基於 HDP2.4安裝(五):集群及組件安裝 創建的hadoop集群,修改默認配置,將hbase 存儲配置為 Azure Blob Storage
目錄:
- 簡述
- 配置
- 驗證
- FAQ
簡述:
- hadoop-azure 提供hadoop 與 azure blob storage 集成支持,需要部署 hadoop-azure.jar 程序包,在HDP2.4 安裝包中已默認提供,如下圖:
- 配置成功后,讀寫的數據都存儲在 Azure Blob Storage account
- 支持配置多個 Azure Blob Storage account, 實現了標准的 Hadoop FileSystem interface
- Reference file system paths using URLs using the wasb scheme.
- Tested on both Linux and Windows. Tested at scale.
- Azure Blob Storage 包含三部分內容:
-
- Storage Account: All access is done through a storage account
- Container: A container is a grouping of multiple blobs. A storage account may have multiple containers. In Hadoop, an entire file system hierarchy is stored in a single container. It is also possible to configure multiple containers, effectively presenting multiple file systems that can be referenced using distinct URLs.

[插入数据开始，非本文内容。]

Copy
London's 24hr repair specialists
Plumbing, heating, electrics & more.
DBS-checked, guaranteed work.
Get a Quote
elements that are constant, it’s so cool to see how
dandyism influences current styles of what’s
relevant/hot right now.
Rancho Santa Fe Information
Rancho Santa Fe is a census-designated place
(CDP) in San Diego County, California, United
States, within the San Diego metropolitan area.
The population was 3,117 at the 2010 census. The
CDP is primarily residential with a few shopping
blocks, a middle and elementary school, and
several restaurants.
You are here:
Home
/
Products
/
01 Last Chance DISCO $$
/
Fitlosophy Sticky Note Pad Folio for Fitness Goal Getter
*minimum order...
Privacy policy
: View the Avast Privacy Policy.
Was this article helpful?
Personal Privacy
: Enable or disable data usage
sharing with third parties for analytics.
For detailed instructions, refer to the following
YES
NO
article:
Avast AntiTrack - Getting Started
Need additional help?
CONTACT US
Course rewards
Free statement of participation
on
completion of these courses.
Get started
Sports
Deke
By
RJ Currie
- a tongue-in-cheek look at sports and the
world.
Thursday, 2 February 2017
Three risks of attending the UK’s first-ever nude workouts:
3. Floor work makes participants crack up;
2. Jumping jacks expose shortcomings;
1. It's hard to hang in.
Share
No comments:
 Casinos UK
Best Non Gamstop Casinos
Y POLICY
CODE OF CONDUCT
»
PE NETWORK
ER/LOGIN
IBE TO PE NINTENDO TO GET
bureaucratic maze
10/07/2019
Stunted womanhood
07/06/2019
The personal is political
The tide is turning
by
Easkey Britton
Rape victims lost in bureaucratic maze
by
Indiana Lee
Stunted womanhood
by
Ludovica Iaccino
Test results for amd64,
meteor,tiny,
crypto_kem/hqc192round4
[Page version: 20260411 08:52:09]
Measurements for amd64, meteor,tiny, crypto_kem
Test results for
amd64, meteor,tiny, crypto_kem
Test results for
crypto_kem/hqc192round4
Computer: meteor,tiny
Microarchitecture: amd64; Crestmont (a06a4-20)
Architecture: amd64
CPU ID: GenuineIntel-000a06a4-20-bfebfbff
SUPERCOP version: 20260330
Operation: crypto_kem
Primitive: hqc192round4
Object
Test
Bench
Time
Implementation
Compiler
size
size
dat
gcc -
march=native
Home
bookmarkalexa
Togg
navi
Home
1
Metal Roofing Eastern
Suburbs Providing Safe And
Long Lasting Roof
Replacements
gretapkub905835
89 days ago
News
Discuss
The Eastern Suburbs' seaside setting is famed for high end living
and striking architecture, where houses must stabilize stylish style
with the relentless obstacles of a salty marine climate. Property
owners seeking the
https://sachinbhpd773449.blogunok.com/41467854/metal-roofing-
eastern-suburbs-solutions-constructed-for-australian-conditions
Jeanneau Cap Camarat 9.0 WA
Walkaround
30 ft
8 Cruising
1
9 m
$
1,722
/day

- Blob: A file of any type and size. In Hadoop, files are stored in blobs. The internal implementation also uses blobs to persist the file system hierarchy and other metadata
配置 :
- 在 china Azure 門戶(https://manage.windowsazure.cn) 創建一個 blob storage Account, 如下圖命名:localhbase
- 配置訪問 Azure blob storage 訪問證書及key以及切換文件系統配置,本地 hadoop core-site.xml 文件,內容如下
<property> <name>fs.defaultFS</name> <value>wasb://localhbase@localhbase.blob.core.chinacloudapi.cn</value> </property> <property> <name>fs.azure.account.key.localhbase.blob.core.chinacloudapi.cn</name> <value>YOUR ACCESS KEY</value> </property>
-
在大多數場景下Hadoop clusters, the core-site.xml file is world-readable,為了安全起見,可通過配置將Key加密,然后通過配置的程序對key進行解密,此場景下的配置如下(基於安全考慮的可選配置):
<property> <name>fs.azure.account.keyprovider.localhbase.blob.core.chinacloudapi.cn</name> <value>org.apache.hadoop.fs.azure.ShellDecryptionKeyProvider</value> </property> <property> <name>fs.azure.account.key.localhbase.blob.core.chinacloudapi.cn</name> <value>YOUR ENCRYPTED ACCESS KEY</value> </property> <property> <name>fs.azure.shellkeyprovider.script</name> <value>PATH TO DECRYPTION PROGRAM</value> </property>
-
Azure Blob Storage interface for Hadoop supports two kinds of blobs, block blobs and page blobs;Block blobs are the default kind of blob and are good for most big-data use cases, like input data for Hive, Pig, analytical map-reduce jobs etc
-
Page blob handling in hadoop-azure was introduced to support HBase log files. Page blobs can be written any number of times, whereas block blobs can only be appended to 50,000 times before you run out of blocks and your writes will fail,That won’t work for HBase logs, so page blob support was introduced to overcome this limitation
-
Page blobs can be up to 1TB in size, larger than the maximum 200GB size for block blobs
-
In order to have the files you create be page blobs, you must set the configuration variable fs.azure.page.blob.dir to a comma-separated list of folder names
<property> <name>fs.azure.page.blob.dir</name> <value>/hbase/WALs,/hbase/oldWALs,/mapreducestaging,/hbase/MasterProcWALs,/atshistory,/tezstaging,/ams/hbase</value> </property>
驗證:
- 上面的參數配置均在 ambari 中完成,重啟參數依賴的服務
-
命令: hdfs dfs -ls /hbase/data/default 如下圖, 沒有數據
- 參見 HBase(三): Azure HDInsigt HBase表數據導入本地HBase 將測試表數據導入,完成后如下圖:
- 命令:./hbase hbck -repair -ignorePreCheckPermission
- 命令: hbase shell
- 查看數據,如下圖,則OK
- 用我們自己開發的查詢工具驗證數據,如下圖,關於工具的開發見下一章
- 參考資料: https://hadoop.apache.org/docs/current/hadoop-azure/index.html
FAQ
- ambari collector不要與regionserver一台機器
- 配置ha一定要在更改數據目錄到wasb之前
- hadoop core-site.xml增加以下配置,否則mapreduce2組件會起不來,(注意impl為小寫)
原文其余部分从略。